My own experience has been firstly with teaching, and the effects of creative practice on mental health. I have had a number of students working with serious mental health issues, including schizophrenia, psychosis, anxiety and ADHD. My experience isn’t quantifiable, or measurable in scientific terms, but its veracity is undeniable in my judgement. And how does one measure the effect of personal care and interaction, and of individual attention and validation?
I have also noticed the effect on my own psychology of practicing meditation for 15 years, the ability to ‘zoom out’ of a situation and maintain a degree of clarity without becoming emotionally detached.
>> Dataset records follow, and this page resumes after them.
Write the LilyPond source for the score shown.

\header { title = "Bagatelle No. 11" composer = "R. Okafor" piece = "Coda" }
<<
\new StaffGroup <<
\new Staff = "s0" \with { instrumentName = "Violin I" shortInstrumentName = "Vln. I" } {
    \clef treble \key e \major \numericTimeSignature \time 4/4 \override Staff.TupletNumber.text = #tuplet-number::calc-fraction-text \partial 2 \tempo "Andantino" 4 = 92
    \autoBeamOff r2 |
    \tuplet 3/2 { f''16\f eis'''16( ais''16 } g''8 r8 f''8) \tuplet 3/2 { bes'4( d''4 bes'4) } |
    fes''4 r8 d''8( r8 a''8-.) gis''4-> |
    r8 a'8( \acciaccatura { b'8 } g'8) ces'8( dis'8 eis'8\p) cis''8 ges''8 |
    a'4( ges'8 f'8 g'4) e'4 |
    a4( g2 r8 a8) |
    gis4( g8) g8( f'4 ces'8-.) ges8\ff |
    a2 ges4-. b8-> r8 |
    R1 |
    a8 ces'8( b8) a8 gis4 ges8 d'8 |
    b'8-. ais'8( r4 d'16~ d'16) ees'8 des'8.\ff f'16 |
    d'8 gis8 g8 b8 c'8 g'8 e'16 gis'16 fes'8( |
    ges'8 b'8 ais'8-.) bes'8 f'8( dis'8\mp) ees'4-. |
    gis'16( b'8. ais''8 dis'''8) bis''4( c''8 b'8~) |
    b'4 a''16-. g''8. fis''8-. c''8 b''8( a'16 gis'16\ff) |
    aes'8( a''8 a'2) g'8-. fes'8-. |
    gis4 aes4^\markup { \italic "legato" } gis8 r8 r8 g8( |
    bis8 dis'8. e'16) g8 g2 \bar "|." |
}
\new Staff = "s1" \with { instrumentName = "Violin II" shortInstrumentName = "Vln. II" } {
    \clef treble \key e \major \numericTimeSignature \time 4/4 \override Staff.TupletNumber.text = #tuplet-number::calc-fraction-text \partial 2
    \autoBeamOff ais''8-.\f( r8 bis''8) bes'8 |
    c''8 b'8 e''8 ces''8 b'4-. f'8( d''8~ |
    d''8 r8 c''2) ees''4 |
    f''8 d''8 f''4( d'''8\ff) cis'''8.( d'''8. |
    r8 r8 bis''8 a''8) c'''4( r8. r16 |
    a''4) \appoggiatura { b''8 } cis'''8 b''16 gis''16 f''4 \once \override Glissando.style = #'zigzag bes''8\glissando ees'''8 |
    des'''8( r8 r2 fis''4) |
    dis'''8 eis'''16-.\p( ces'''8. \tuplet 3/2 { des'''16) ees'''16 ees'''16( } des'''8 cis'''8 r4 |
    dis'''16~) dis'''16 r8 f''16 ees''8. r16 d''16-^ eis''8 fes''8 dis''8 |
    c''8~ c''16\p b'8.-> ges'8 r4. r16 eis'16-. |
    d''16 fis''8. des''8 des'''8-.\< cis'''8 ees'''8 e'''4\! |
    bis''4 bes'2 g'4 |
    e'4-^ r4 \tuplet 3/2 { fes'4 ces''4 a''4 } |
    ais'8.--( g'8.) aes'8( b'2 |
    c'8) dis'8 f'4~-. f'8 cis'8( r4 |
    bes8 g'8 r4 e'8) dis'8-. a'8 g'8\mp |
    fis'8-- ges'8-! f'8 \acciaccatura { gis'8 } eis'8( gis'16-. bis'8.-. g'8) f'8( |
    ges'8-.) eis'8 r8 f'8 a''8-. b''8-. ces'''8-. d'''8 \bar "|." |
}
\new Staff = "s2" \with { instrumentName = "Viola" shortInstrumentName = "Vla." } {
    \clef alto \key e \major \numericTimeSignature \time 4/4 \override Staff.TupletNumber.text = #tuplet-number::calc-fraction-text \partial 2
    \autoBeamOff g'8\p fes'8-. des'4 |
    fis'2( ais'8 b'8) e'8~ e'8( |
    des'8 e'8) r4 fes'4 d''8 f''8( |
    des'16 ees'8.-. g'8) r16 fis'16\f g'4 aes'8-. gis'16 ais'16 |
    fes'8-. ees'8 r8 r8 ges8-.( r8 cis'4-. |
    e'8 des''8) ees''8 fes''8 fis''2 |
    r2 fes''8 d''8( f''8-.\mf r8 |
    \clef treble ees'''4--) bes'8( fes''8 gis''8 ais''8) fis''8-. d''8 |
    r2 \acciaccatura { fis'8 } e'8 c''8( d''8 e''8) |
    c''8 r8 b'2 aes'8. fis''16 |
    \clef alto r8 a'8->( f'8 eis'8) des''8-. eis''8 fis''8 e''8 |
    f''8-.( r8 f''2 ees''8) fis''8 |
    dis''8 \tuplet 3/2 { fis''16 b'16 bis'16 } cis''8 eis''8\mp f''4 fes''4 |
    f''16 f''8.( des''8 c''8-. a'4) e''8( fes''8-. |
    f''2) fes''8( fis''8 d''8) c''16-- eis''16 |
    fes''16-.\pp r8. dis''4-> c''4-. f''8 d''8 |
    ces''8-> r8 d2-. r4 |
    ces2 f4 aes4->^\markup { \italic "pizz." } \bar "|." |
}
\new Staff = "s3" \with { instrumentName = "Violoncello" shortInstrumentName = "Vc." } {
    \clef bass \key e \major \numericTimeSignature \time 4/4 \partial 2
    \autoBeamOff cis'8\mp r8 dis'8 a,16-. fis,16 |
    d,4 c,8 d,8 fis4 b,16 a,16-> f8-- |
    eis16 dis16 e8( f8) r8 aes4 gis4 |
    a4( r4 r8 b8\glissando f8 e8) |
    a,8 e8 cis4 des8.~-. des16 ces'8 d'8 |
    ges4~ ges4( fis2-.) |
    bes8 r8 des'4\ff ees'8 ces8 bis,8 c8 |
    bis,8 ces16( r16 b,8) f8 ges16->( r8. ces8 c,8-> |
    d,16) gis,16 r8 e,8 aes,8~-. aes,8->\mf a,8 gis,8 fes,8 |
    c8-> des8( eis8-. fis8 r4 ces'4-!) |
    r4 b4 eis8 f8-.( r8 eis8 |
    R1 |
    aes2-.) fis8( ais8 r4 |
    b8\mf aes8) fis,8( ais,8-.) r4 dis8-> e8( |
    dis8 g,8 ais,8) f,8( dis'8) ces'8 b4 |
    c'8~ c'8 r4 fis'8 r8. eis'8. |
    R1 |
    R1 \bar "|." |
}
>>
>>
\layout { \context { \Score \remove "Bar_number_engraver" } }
For years I thought I had this sorted, but only much later realised that I was in fact bypassing everything and putting it in a sort of subconscious quarantine where it lurked and waited for its chance to surface as ill-health, unwelcome behaviours and a restless unease. Meditation has many other benefits too, but I think this can vary greatly with your intention when you practice. The ability to surrender more and ‘know’ less strike me as two of the most valuable.
In future posts I’ll talk more about more specific aspects of these interactions of ideas, of music and of the pleasure of living with creative practices. There is much too much focus on the negative aspects of life at present, and the best antidote is to devote energy and intention to improving the inner life. This is the birthplace of change in outer life, and of health for the Earth.